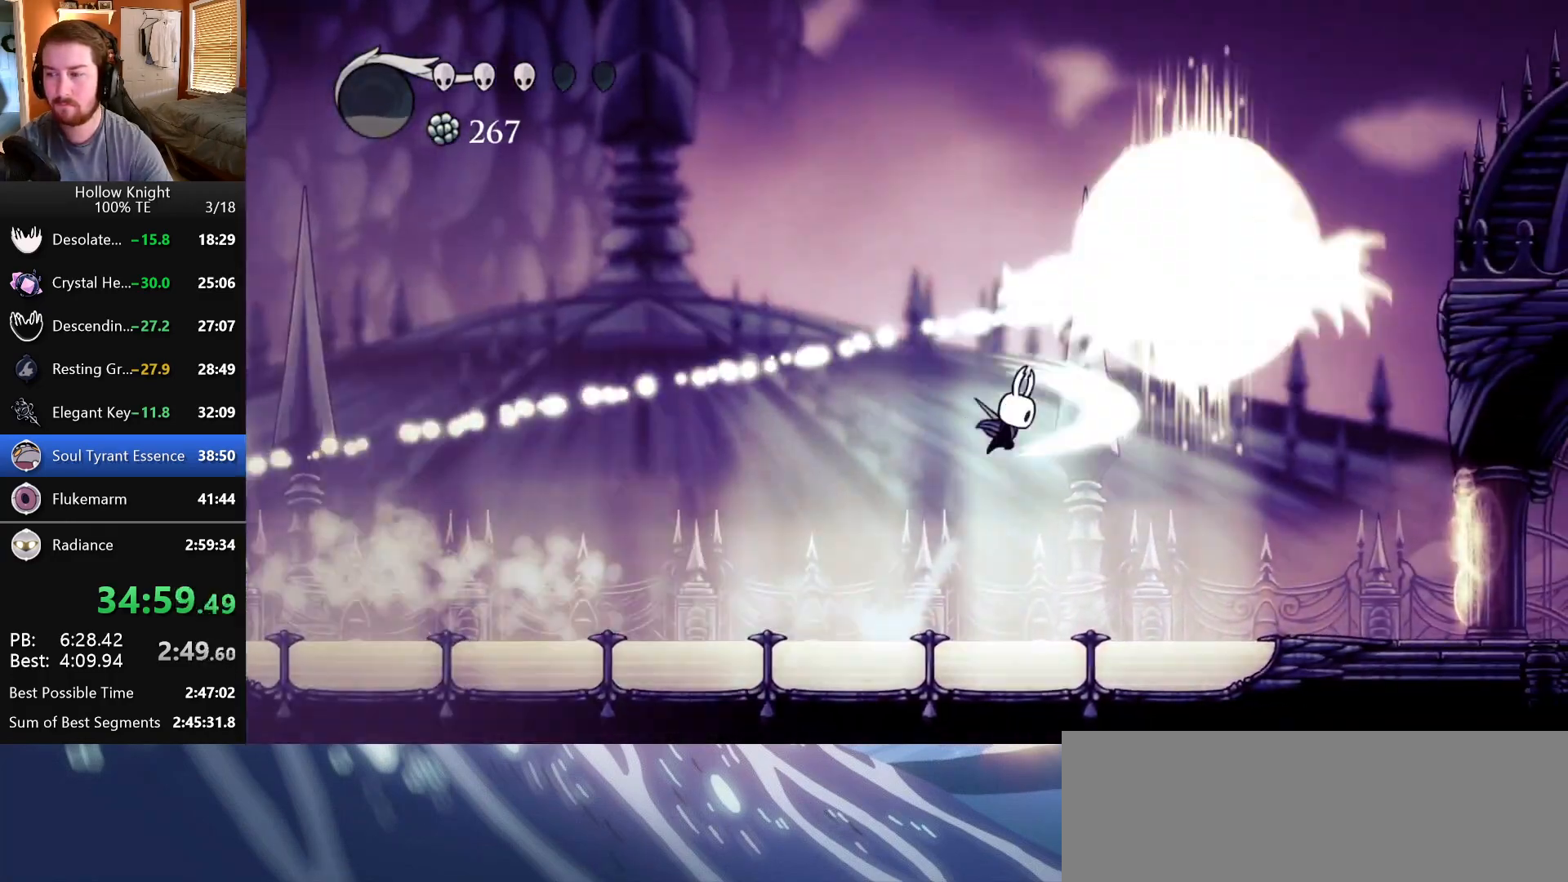
{"keys": ["left"], "events": [[83, "jump", "up"], [83, "right", "up"], [100, "nail", "up"], [117, "left", "down"]]}
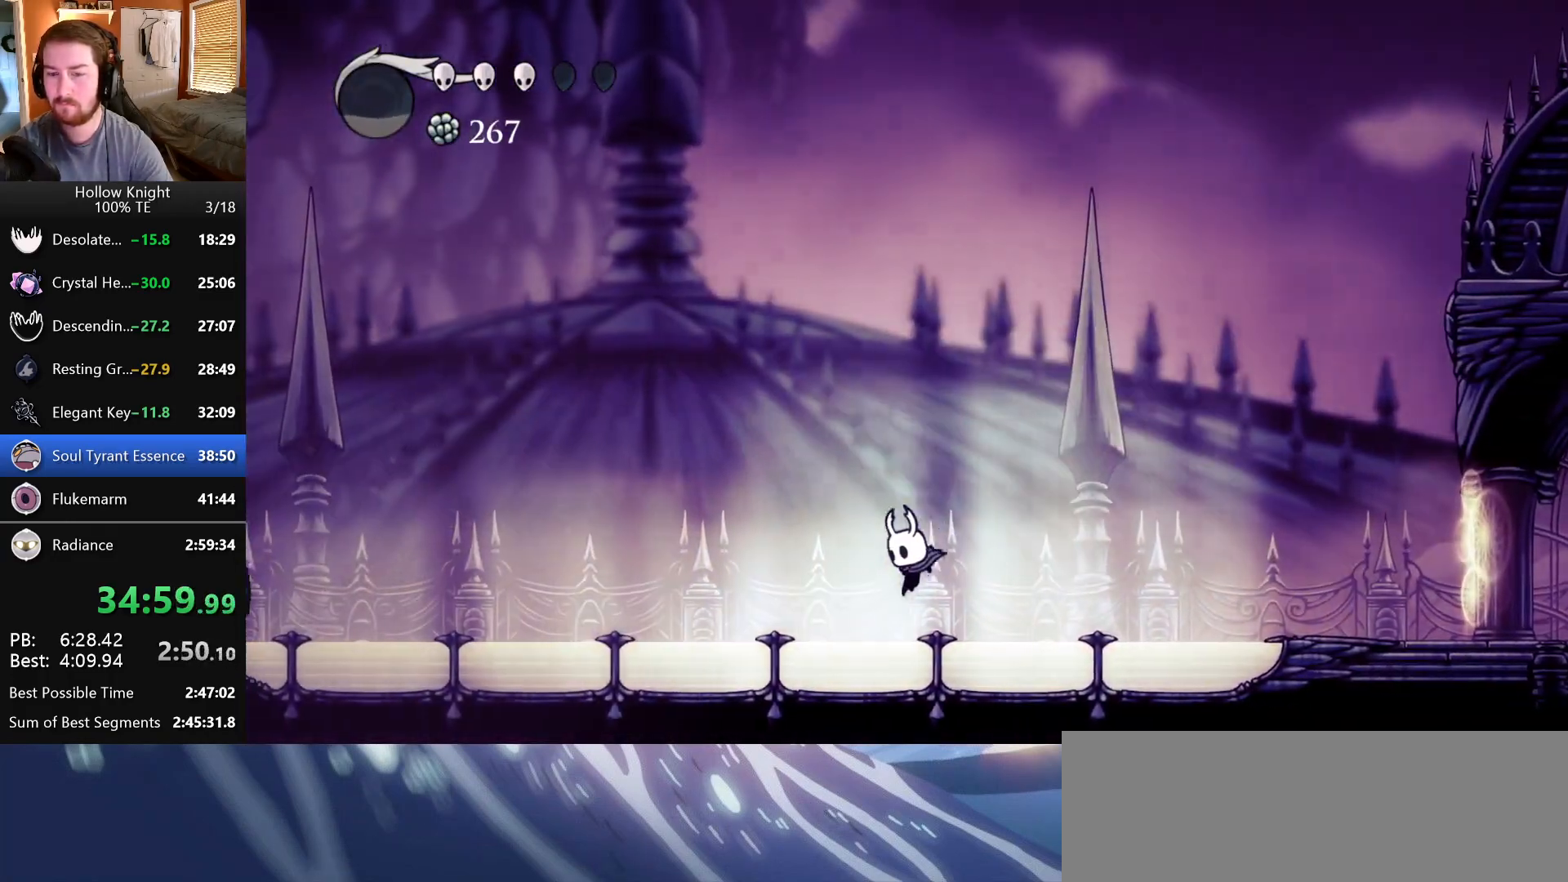
{"keys": ["jump", "right"], "events": [[183, "left", "up"], [317, "right", "down"], [417, "jump", "down"]]}
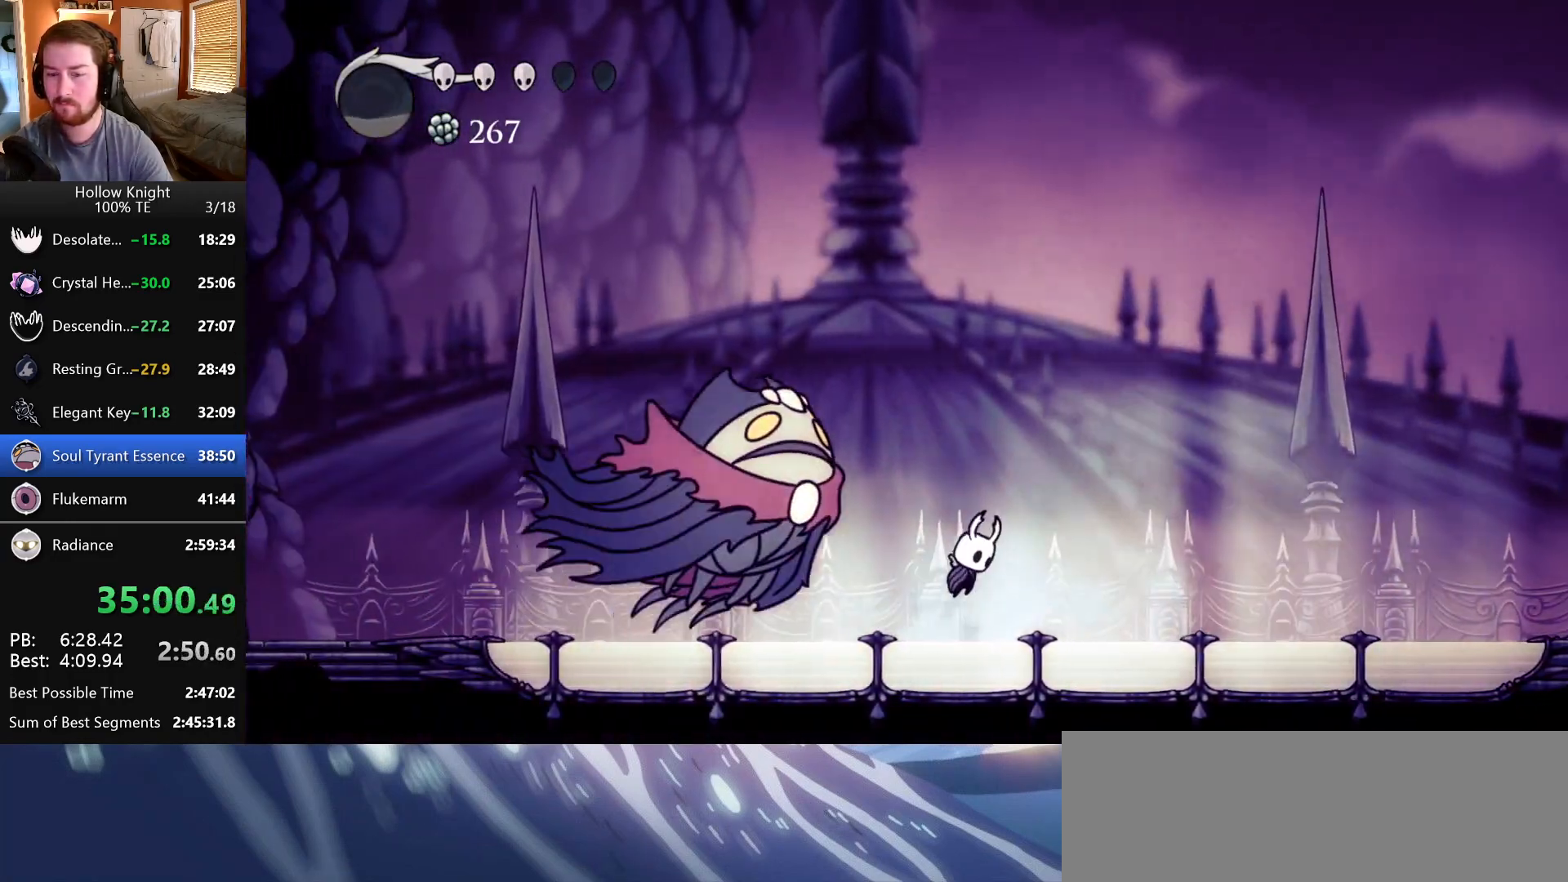
{"keys": ["down", "jump", "right"], "events": [[150, "down", "down"], [233, "nail", "down"], [483, "nail", "up"]]}
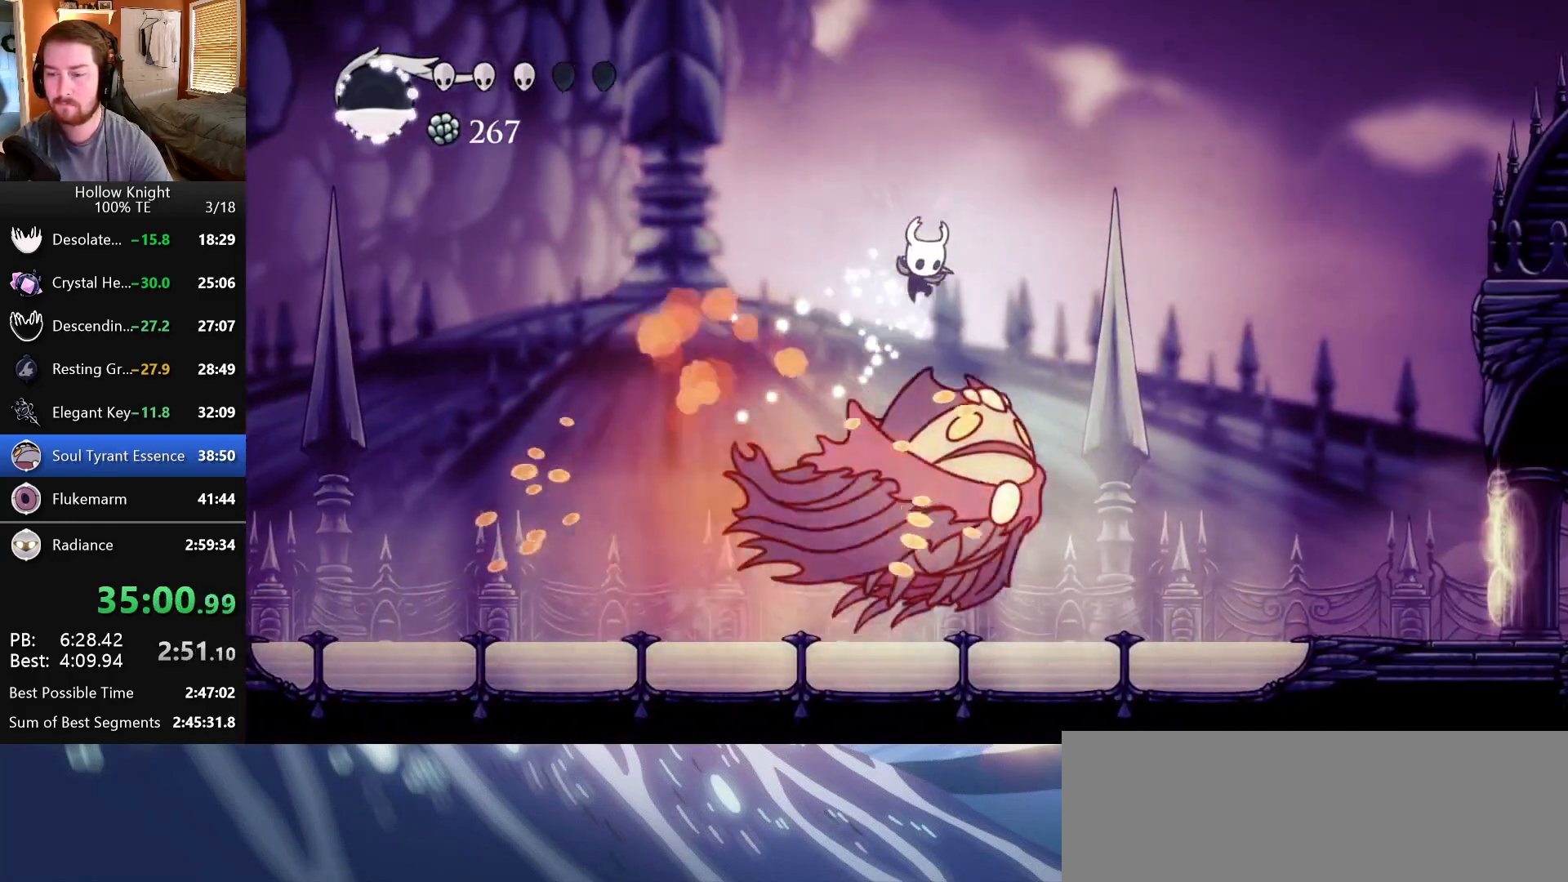
{"keys": ["left"], "events": [[17, "jump", "up"], [233, "right", "up"], [250, "left", "down"], [283, "down", "up"]]}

WHAT YOU NEED TO DO
Where does the word "nail" appear in the listing above? Copy every line that holds it.

ANSWER BELOW
{"keys": ["left"], "events": [[83, "jump", "up"], [83, "right", "up"], [100, "nail", "up"], [117, "left", "down"]]}
{"keys": ["down", "jump", "right"], "events": [[150, "down", "down"], [233, "nail", "down"], [483, "nail", "up"]]}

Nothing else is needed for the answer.